Preciso es subrayar, entonces, que el sistema legal consagrado en el artículo 1948 del Código Civil no debe ser distorsionado por influjo del envilecimiento de la moneda de curso legal, y a no permitirlo se encamina justamente el considerar que la correcta interpretación jurídica de dicho sistema exige tomar el dinero, no en su significación nominal sino por su valor real de cambio o de mercado vigente al tiempo en que habrá de realizarse la prestación complementaria, luego el concepto básico a tener en cuenta frente a la cuestión así propuesta, es que el aumento que mediante el reajuste experimenta el importe nominal en que esa prestación se expresa, originado tal aumento en la depreciación monetaria, no trae consigo algo adicional que sea sustancialmente distinto a la misma prestación ni supone, por ende, un incremento de su contenido, fuente en cuanto tal de injustificada ventaja para el acreedor. Se trata apenas de mantener el valor económico del complemento del precio para que tampoco sufra perjuicio el vendedor damnificado y por eso, vistas las cosas con esta perspectiva, no queda otra alternativa diferente a admitir que la actualización a la que viene aludiéndose, en la medida en que no conlleva imponerle al demandado interesado en la conservación del contrato otras prestaciones diversas a las que autoriza el artículo 1948 del Código Civil y con referencia desde luego a la fecha de la demanda como punto de partida para medir el importe de la susodicha actualización, no choca —esta última— con ninguna parte del precepto ni menos todavía, contradice la “naturaleza tan especial” que con frecuencia se predica del instituto rescisorio, apreciaciones doctrinarias ambas que como lo apunta el recurso, había venido sosteniendo esta corporación desde hace varios años (G.J. T. CLXXX, pág. 322, reiterada en casación civil de 22 de julio de 1987, 19 de abril, 21 de abril de 1989 y 8 de febrero de 1994) y que hoy corresponde rectificar por obra de los motivos explicados a espacio en estas consideraciones.

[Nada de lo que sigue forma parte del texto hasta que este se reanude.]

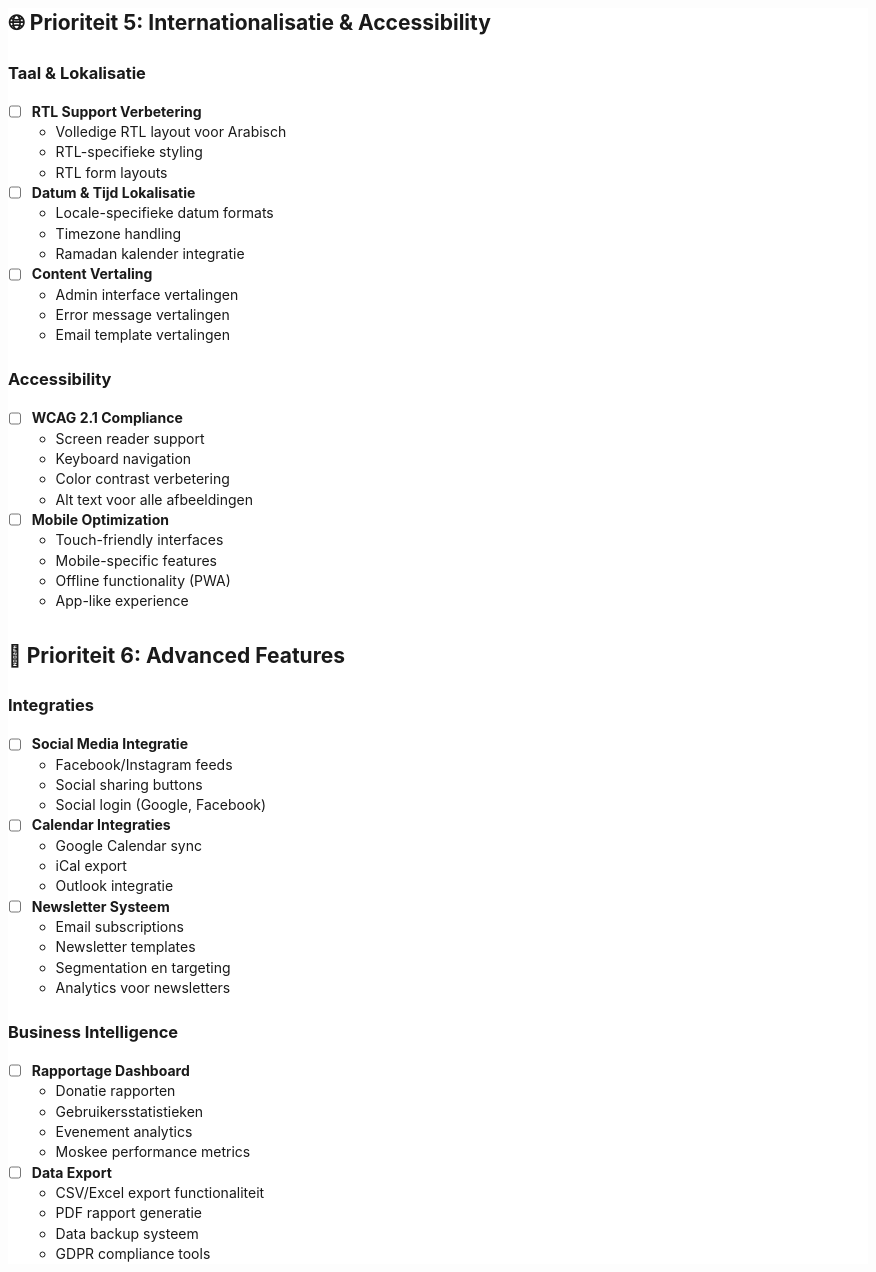 ## 🌐 Prioriteit 5: Internationalisatie & Accessibility

### Taal & Lokalisatie
- [ ] **RTL Support Verbetering**
  - Volledige RTL layout voor Arabisch
  - RTL-specifieke styling
  - RTL form layouts
- [ ] **Datum & Tijd Lokalisatie**
  - Locale-specifieke datum formats
  - Timezone handling
  - Ramadan kalender integratie
- [ ] **Content Vertaling**
  - Admin interface vertalingen
  - Error message vertalingen
  - Email template vertalingen

### Accessibility
- [ ] **WCAG 2.1 Compliance**
  - Screen reader support
  - Keyboard navigation
  - Color contrast verbetering
  - Alt text voor alle afbeeldingen
- [ ] **Mobile Optimization**
  - Touch-friendly interfaces
  - Mobile-specific features
  - Offline functionality (PWA)
  - App-like experience

## 🚀 Prioriteit 6: Advanced Features

### Integraties
- [ ] **Social Media Integratie**
  - Facebook/Instagram feeds
  - Social sharing buttons
  - Social login (Google, Facebook)
- [ ] **Calendar Integraties**
  - Google Calendar sync
  - iCal export
  - Outlook integratie
- [ ] **Newsletter Systeem**
  - Email subscriptions
  - Newsletter templates
  - Segmentation en targeting
  - Analytics voor newsletters

### Business Intelligence
- [ ] **Rapportage Dashboard**
  - Donatie rapporten
  - Gebruikersstatistieken
  - Evenement analytics
  - Moskee performance metrics
- [ ] **Data Export**
  - CSV/Excel export functionaliteit
  - PDF rapport generatie
  - Data backup systeem
  - GDPR compliance tools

3. La conclusión que se desprende de esas mismas consideraciones en lo que atañe a la impugnación en estudio y su fundamento, es que en realidad el sentenciador ad quem incurrió en el desacierto hermenéutico que se le endilga al encontrar, apoyado simplemente en el tenor literal del segundo inciso del artículo 1948 del Código Civil, una prohibición terminante e “insalvable” para reconocerle a la parte actora en el proceso, el derecho a obtener el complemento del precio con el respectivo reajuste por depreciación monetaria, por lo que el cargo está llamado a prosperar y el fallo habrá de casarse para introducir las modificaciones decisorias pertinentes.

E igual cosa sucede con los intereses a cuyo pago aspira también el recurrente, toda vez que al tenor del mismo inciso 2º del artículo 1948 tantas veces citado a lo largo de estas consideraciones, de optar el adquirente demandado por el abono al vendedor del justo precio, deducida por supuesto la prima o rebaja porcentual que dicho precepto consagra, y cortando de esta forma el curso normal de la rescisión decretada, en esa obligación de pagar el suplemento así delimitado legalmente, es imperioso reconocer la presencia de un verdadero derecho de crédito en favor del vendedor que en cuanto tal, devenga intereses civiles remuneratorios liquidables a la tasa legal sobre el importe nominal de dicho suplemento desde la fecha de la reclamación judicial. Al no declararlo así por motivos que la sentencia impugnada omite explicar con la amplitud necesaria, el tribunal quebrantó, por falta de aplicación, la norma recién citada».

(Sentencia de casación, junio 8 de 1999. Expediente 5127. Magistrado Ponente: Dr. Carlos Esteban Jaramillo Schloss).